Dataset excerpt
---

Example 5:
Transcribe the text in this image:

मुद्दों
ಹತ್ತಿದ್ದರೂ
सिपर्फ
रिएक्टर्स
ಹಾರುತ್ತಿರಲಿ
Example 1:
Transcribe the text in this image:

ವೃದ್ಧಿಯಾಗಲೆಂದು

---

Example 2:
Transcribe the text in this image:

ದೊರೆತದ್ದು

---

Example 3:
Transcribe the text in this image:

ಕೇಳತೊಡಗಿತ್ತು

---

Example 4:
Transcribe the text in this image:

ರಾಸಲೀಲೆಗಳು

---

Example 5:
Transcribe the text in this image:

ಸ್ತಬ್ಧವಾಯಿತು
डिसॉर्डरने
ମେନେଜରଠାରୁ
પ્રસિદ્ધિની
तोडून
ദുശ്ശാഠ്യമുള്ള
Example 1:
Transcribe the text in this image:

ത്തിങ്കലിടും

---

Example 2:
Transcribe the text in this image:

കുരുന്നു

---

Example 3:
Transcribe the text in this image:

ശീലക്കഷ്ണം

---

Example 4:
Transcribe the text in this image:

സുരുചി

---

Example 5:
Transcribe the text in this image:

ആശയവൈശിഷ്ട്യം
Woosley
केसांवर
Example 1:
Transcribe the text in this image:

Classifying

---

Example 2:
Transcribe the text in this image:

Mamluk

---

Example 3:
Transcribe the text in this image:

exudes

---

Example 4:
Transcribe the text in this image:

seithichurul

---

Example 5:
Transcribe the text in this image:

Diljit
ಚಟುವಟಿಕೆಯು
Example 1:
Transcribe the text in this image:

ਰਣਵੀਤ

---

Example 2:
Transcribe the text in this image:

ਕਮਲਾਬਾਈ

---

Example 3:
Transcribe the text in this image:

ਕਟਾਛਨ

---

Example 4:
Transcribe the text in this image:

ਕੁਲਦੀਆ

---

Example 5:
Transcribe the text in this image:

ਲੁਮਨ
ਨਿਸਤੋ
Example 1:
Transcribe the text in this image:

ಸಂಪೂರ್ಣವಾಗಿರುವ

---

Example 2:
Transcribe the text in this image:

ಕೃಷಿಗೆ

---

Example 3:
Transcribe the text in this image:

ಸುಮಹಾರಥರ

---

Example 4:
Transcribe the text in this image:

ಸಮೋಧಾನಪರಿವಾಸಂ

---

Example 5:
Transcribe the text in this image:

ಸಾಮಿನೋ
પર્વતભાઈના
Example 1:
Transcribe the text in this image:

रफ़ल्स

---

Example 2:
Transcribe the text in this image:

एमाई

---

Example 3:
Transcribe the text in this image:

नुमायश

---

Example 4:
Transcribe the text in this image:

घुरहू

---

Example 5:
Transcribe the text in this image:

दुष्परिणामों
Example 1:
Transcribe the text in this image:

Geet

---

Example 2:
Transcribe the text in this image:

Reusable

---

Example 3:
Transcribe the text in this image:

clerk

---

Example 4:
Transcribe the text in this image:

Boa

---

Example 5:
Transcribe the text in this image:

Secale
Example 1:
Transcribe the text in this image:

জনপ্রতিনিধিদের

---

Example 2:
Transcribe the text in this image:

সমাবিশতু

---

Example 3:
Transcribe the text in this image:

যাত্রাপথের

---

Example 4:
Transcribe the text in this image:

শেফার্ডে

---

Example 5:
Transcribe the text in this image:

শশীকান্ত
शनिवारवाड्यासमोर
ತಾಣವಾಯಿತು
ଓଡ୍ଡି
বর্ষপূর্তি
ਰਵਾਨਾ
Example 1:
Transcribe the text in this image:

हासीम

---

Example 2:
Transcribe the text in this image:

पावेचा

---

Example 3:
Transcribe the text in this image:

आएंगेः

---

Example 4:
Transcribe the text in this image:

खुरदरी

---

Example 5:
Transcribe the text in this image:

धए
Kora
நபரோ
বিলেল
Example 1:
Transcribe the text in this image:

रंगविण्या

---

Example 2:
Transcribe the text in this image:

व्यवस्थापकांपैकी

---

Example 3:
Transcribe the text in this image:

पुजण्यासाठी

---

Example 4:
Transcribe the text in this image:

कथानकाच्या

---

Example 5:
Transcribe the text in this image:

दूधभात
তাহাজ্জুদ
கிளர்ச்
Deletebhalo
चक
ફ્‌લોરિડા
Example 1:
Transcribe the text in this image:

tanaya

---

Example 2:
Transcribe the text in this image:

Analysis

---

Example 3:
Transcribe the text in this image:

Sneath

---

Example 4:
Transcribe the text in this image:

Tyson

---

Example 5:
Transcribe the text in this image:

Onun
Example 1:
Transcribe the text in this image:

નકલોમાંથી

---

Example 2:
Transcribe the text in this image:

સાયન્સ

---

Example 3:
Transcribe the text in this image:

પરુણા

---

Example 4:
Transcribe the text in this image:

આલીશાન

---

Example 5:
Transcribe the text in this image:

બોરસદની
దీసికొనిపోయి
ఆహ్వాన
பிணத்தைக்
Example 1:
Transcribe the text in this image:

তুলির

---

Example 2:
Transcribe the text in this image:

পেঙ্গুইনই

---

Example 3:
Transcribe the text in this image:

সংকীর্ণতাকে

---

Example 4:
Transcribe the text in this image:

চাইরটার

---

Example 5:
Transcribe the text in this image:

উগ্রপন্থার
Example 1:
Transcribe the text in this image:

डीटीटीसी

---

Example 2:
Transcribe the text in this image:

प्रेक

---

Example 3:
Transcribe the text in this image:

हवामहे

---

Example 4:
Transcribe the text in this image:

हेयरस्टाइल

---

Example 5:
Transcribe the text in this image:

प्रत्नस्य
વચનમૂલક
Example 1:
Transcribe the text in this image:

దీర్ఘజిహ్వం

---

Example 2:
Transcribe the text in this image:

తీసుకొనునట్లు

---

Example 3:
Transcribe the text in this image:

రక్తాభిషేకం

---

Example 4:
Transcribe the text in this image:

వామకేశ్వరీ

## Directions for this task
Update the material by changing every "Transcribe" to "Write out", and leave all other text as it is.

## Reply to the exercise
---

Example 5:
Write out the text in this image:

मुद्दों
ಹತ್ತಿದ್ದರೂ
सिपर्फ
रिएक्टर्स
ಹಾರುತ್ತಿರಲಿ
Example 1:
Write out the text in this image:

ವೃದ್ಧಿಯಾಗಲೆಂದು

---

Example 2:
Write out the text in this image:

ದೊರೆತದ್ದು

---

Example 3:
Write out the text in this image:

ಕೇಳತೊಡಗಿತ್ತು

---

Example 4:
Write out the text in this image:

ರಾಸಲೀಲೆಗಳು

---

Example 5:
Write out the text in this image:

ಸ್ತಬ್ಧವಾಯಿತು
डिसॉर्डरने
ମେନେଜରଠାରୁ
પ્રસિદ્ધિની
तोडून
ദുശ്ശാഠ്യമുള്ള
Example 1:
Write out the text in this image:

ത്തിങ്കലിടും

---

Example 2:
Write out the text in this image:

കുരുന്നു

---

Example 3:
Write out the text in this image:

ശീലക്കഷ്ണം

---

Example 4:
Write out the text in this image:

സുരുചി

---

Example 5:
Write out the text in this image:

ആശയവൈശിഷ്ട്യം
Woosley
केसांवर
Example 1:
Write out the text in this image:

Classifying

---

Example 2:
Write out the text in this image:

Mamluk

---

Example 3:
Write out the text in this image:

exudes

---

Example 4:
Write out the text in this image:

seithichurul

---

Example 5:
Write out the text in this image:

Diljit
ಚಟುವಟಿಕೆಯು
Example 1:
Write out the text in this image:

ਰਣਵੀਤ

---

Example 2:
Write out the text in this image:

ਕਮਲਾਬਾਈ

---

Example 3:
Write out the text in this image:

ਕਟਾਛਨ

---

Example 4:
Write out the text in this image:

ਕੁਲਦੀਆ

---

Example 5:
Write out the text in this image:

ਲੁਮਨ
ਨਿਸਤੋ
Example 1:
Write out the text in this image:

ಸಂಪೂರ್ಣವಾಗಿರುವ

---

Example 2:
Write out the text in this image:

ಕೃಷಿಗೆ

---

Example 3:
Write out the text in this image:

ಸುಮಹಾರಥರ

---

Example 4:
Write out the text in this image:

ಸಮೋಧಾನಪರಿವಾಸಂ

---

Example 5:
Write out the text in this image:

ಸಾಮಿನೋ
પર્વતભાઈના
Example 1:
Write out the text in this image:

रफ़ल्स

---

Example 2:
Write out the text in this image:

एमाई

---

Example 3:
Write out the text in this image:

नुमायश

---

Example 4:
Write out the text in this image:

घुरहू

---

Example 5:
Write out the text in this image:

दुष्परिणामों
Example 1:
Write out the text in this image:

Geet

---

Example 2:
Write out the text in this image:

Reusable

---

Example 3:
Write out the text in this image:

clerk

---

Example 4:
Write out the text in this image:

Boa

---

Example 5:
Write out the text in this image:

Secale
Example 1:
Write out the text in this image:

জনপ্রতিনিধিদের

---

Example 2:
Write out the text in this image:

সমাবিশতু

---

Example 3:
Write out the text in this image:

যাত্রাপথের

---

Example 4:
Write out the text in this image:

শেফার্ডে

---

Example 5:
Write out the text in this image:

শশীকান্ত
शनिवारवाड्यासमोर
ತಾಣವಾಯಿತು
ଓଡ୍ଡି
বর্ষপূর্তি
ਰਵਾਨਾ
Example 1:
Write out the text in this image:

हासीम

---

Example 2:
Write out the text in this image:

पावेचा

---

Example 3:
Write out the text in this image:

आएंगेः

---

Example 4:
Write out the text in this image:

खुरदरी

---

Example 5:
Write out the text in this image:

धए
Kora
நபரோ
বিলেল
Example 1:
Write out the text in this image:

रंगविण्या

---

Example 2:
Write out the text in this image:

व्यवस्थापकांपैकी

---

Example 3:
Write out the text in this image:

पुजण्यासाठी

---

Example 4:
Write out the text in this image:

कथानकाच्या

---

Example 5:
Write out the text in this image:

दूधभात
তাহাজ্জুদ
கிளர்ச்
Deletebhalo
चक
ફ્‌લોરિડા
Example 1:
Write out the text in this image:

tanaya

---

Example 2:
Write out the text in this image:

Analysis

---

Example 3:
Write out the text in this image:

Sneath

---

Example 4:
Write out the text in this image:

Tyson

---

Example 5:
Write out the text in this image:

Onun
Example 1:
Write out the text in this image:

નકલોમાંથી

---

Example 2:
Write out the text in this image:

સાયન્સ

---

Example 3:
Write out the text in this image:

પરુણા

---

Example 4:
Write out the text in this image:

આલીશાન

---

Example 5:
Write out the text in this image:

બોરસદની
దీసికొనిపోయి
ఆహ్వాన
பிணத்தைக்
Example 1:
Write out the text in this image:

তুলির

---

Example 2:
Write out the text in this image:

পেঙ্গুইনই

---

Example 3:
Write out the text in this image:

সংকীর্ণতাকে

---

Example 4:
Write out the text in this image:

চাইরটার

---

Example 5:
Write out the text in this image:

উগ্রপন্থার
Example 1:
Write out the text in this image:

डीटीटीसी

---

Example 2:
Write out the text in this image:

प्रेक

---

Example 3:
Write out the text in this image:

हवामहे

---

Example 4:
Write out the text in this image:

हेयरस्टाइल

---

Example 5:
Write out the text in this image:

प्रत्नस्य
વચનમૂલક
Example 1:
Write out the text in this image:

దీర్ఘజిహ్వం

---

Example 2:
Write out the text in this image:

తీసుకొనునట్లు

---

Example 3:
Write out the text in this image:

రక్తాభిషేకం

---

Example 4:
Write out the text in this image:

వామకేశ్వరీ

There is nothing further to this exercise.